== PROBLEM 1 ==
In the portfolio post, what is the standard deviation given for Company Y?
== PROBLEM 2 ==
Write out the portfolio post word for word, beginning at the words "We've got given" and stopping after "on a portfolio)?".

# Practical meaning of expected value, standard deviation & correlation

We've got given annual results of two stock companies described with following values:

Company X: expected value $\mu_X=0.05$, standard deviation $\sigma_X=0.02$

Company Y: expected value $\mu_Y=0.07$, standard deviation $\sigma_Y=0.03$

We also know that a cross correlation between results of company X and Y is $\rho=-0.5, \rho=\frac{cov(X,Y)}{\sqrt{var(X)var(Y)}}$. How do we should divide z dollars between these companies to obtain:

a) maximum revenue (expected return on a portfolio)?

b) minimum risk (variance of a portfolio)?

I don't even expect a full solution, just a brief explanation which would help me to understand a practical meaning of above values.

== MATERIAL PROVIDED ==
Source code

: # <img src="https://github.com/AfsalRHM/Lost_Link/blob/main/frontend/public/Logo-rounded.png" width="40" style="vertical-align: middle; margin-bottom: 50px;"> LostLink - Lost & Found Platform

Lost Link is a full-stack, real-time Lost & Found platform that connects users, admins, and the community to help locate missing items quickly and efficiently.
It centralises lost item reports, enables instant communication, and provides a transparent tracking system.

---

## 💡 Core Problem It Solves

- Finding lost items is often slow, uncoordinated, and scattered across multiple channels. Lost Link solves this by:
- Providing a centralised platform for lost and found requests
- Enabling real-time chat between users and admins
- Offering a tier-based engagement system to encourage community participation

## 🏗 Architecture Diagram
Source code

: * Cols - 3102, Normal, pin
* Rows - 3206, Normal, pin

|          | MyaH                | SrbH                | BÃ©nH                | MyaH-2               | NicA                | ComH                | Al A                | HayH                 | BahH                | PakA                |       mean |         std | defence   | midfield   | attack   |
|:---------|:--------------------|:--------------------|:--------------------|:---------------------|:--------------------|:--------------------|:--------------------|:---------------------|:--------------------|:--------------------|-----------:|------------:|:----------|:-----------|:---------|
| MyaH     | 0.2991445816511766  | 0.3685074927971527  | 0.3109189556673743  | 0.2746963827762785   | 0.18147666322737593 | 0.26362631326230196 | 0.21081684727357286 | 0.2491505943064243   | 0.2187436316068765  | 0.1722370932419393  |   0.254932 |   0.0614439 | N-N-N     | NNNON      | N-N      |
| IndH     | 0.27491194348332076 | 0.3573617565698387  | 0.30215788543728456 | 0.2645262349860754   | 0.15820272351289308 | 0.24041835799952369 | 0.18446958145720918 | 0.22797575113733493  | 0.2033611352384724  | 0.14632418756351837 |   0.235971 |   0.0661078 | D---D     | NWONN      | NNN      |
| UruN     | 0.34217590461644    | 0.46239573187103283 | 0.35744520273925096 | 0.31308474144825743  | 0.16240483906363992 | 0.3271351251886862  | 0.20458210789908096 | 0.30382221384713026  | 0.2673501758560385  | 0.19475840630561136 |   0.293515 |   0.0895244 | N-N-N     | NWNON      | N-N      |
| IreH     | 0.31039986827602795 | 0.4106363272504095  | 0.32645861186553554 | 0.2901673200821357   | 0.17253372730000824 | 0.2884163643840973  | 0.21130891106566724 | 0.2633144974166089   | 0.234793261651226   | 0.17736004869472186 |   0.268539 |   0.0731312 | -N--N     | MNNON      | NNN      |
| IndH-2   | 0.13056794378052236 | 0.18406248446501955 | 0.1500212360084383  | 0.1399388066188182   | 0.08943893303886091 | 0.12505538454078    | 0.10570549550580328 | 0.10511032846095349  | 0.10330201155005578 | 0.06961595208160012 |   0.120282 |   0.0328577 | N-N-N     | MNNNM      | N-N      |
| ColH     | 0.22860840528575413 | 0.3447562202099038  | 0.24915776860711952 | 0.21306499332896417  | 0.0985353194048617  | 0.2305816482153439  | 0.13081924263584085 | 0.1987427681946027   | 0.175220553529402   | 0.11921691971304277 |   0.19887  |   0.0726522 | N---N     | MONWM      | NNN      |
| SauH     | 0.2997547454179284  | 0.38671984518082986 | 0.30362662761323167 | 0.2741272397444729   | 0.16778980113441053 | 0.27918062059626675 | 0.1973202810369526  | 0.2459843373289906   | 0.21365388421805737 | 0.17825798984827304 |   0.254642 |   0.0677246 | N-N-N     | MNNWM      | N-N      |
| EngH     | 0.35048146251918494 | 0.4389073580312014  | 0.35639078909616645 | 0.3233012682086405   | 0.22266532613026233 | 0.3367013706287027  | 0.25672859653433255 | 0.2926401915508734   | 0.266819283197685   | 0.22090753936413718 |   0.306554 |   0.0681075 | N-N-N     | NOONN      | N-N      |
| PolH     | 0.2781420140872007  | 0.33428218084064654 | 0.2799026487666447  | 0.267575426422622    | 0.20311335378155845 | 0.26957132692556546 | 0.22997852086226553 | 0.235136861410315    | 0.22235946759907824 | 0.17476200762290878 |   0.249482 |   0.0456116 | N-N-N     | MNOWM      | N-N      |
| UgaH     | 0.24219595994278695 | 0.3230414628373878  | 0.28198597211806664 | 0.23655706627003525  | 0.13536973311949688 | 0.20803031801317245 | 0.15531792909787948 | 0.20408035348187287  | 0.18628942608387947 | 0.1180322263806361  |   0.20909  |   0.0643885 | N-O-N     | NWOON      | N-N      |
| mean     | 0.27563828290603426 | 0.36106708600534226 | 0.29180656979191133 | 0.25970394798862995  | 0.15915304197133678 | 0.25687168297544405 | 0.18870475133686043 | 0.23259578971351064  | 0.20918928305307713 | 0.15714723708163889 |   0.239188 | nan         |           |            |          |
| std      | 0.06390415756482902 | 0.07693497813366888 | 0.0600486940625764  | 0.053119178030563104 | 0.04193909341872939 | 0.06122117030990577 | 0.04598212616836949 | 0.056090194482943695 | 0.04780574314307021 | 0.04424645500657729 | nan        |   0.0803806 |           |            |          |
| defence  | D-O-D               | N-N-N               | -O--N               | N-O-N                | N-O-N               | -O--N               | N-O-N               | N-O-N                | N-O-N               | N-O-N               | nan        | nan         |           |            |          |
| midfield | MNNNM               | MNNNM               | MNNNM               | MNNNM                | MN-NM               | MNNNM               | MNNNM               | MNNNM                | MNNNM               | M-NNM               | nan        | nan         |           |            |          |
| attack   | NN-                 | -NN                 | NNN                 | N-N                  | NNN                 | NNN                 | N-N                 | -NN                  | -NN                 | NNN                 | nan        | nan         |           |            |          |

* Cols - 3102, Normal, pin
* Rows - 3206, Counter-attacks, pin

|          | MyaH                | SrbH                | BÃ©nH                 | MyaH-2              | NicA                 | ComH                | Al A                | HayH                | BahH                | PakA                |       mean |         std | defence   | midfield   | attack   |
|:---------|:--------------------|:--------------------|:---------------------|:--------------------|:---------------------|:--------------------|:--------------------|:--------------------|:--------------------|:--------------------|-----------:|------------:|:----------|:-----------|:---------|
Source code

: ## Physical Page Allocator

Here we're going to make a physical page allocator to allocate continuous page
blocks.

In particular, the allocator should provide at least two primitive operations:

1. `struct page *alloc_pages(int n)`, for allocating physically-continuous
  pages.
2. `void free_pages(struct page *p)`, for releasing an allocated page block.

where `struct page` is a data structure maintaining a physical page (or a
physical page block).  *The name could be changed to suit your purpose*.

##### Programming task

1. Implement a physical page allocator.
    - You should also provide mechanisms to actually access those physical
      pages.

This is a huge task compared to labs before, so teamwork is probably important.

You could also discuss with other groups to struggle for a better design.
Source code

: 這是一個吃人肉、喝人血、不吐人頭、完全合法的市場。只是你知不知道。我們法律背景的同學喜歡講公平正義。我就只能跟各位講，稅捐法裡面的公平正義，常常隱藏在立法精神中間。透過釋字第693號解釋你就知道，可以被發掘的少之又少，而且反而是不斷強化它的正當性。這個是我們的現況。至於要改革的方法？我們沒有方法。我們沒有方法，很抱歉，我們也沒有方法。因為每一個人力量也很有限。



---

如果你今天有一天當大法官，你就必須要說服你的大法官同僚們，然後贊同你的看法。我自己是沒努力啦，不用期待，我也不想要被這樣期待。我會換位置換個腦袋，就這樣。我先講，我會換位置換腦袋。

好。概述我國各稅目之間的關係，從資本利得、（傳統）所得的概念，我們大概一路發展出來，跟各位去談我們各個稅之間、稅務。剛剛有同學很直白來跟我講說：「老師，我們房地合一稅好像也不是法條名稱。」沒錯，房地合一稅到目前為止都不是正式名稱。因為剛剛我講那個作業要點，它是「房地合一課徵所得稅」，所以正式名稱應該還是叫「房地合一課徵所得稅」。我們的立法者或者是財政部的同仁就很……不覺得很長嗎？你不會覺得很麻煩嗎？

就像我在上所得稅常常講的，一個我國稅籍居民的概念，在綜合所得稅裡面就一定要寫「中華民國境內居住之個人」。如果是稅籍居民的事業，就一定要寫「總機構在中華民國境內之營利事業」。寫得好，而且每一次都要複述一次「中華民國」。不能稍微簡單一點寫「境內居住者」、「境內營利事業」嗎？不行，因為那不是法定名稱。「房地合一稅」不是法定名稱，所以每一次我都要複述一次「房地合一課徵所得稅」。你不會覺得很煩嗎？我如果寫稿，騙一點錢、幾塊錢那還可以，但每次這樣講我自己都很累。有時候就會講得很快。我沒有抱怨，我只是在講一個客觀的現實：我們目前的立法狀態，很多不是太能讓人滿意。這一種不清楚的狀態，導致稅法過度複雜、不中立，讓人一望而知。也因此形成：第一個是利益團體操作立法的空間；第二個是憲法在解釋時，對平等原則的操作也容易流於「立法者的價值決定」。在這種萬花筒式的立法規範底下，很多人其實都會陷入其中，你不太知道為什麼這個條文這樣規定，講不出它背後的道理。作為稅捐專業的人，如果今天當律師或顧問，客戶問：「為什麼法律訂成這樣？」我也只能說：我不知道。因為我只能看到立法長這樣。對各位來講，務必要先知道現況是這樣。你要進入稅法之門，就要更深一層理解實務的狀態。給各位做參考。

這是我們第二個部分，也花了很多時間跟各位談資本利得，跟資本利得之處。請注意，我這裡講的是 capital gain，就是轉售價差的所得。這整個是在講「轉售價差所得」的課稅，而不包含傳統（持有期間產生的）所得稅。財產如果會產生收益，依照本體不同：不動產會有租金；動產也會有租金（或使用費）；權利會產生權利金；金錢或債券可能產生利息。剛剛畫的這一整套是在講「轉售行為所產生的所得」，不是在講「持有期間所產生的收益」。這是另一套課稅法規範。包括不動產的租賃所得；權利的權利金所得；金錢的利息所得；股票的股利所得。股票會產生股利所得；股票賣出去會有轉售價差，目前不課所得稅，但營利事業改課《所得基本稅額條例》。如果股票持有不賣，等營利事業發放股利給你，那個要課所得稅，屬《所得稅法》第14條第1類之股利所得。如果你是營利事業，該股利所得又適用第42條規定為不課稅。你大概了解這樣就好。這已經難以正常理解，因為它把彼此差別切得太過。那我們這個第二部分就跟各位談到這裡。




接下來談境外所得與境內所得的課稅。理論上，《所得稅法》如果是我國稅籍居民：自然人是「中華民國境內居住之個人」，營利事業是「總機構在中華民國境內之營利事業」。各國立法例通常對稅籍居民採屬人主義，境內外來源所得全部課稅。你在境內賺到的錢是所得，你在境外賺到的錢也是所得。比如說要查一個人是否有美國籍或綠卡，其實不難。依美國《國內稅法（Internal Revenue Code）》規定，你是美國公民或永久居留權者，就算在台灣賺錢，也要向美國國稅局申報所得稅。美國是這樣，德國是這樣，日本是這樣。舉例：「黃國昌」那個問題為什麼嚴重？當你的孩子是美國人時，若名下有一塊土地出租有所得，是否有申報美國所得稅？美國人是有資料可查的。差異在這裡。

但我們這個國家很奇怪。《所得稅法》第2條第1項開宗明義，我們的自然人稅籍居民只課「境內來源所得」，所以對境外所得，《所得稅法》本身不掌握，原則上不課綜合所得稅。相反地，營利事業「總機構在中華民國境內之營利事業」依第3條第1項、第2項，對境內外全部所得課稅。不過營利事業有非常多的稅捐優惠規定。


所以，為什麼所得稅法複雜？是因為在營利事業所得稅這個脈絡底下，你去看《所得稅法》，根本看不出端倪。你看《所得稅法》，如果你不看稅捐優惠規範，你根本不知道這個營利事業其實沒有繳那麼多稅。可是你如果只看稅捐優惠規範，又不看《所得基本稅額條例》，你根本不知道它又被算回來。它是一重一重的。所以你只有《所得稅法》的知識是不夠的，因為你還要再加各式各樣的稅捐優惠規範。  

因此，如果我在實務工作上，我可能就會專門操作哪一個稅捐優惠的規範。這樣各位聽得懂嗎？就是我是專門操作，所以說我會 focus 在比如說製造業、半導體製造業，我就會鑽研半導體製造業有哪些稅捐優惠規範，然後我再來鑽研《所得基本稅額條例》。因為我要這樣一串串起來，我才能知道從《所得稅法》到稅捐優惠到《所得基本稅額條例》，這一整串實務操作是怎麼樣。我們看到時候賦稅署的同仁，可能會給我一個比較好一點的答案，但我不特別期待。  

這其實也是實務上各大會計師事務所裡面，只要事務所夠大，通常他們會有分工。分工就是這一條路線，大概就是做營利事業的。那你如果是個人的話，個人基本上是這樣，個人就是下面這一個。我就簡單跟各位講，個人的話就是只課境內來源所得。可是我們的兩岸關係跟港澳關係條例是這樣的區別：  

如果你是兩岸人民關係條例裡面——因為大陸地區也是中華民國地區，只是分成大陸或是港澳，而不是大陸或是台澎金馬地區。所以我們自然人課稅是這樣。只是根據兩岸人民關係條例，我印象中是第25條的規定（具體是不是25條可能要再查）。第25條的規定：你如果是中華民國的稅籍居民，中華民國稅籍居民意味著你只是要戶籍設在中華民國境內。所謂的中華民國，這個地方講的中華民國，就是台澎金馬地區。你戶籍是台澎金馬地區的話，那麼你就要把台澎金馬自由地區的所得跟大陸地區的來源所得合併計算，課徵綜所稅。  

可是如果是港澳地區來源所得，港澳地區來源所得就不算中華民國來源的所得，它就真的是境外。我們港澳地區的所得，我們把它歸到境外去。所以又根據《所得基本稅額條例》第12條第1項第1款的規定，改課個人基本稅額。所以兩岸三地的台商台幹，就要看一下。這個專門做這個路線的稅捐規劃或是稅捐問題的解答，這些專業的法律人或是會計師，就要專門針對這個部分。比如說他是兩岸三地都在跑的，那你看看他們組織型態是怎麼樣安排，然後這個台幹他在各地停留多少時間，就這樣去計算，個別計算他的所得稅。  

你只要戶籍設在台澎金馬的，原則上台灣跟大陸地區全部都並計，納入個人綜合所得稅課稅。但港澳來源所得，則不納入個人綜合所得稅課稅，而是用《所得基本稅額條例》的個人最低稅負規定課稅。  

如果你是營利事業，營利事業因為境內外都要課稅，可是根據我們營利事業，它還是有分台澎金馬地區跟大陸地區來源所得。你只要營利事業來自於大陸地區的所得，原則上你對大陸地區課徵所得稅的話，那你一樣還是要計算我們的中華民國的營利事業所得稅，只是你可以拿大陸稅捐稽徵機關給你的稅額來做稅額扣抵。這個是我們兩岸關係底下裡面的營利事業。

== SOLUTION 1 ==
0.03

== SOLUTION 2 ==
We've got given annual results of two stock companies described with following values:

Company X: expected value $\mu_X=0.05$, standard deviation $\sigma_X=0.02$

Company Y: expected value $\mu_Y=0.07$, standard deviation $\sigma_Y=0.03$

We also know that a cross correlation between results of company X and Y is $\rho=-0.5, \rho=\frac{cov(X,Y)}{\sqrt{var(X)var(Y)}}$. How do we should divide z dollars between these companies to obtain:

a) maximum revenue (expected return on a portfolio)?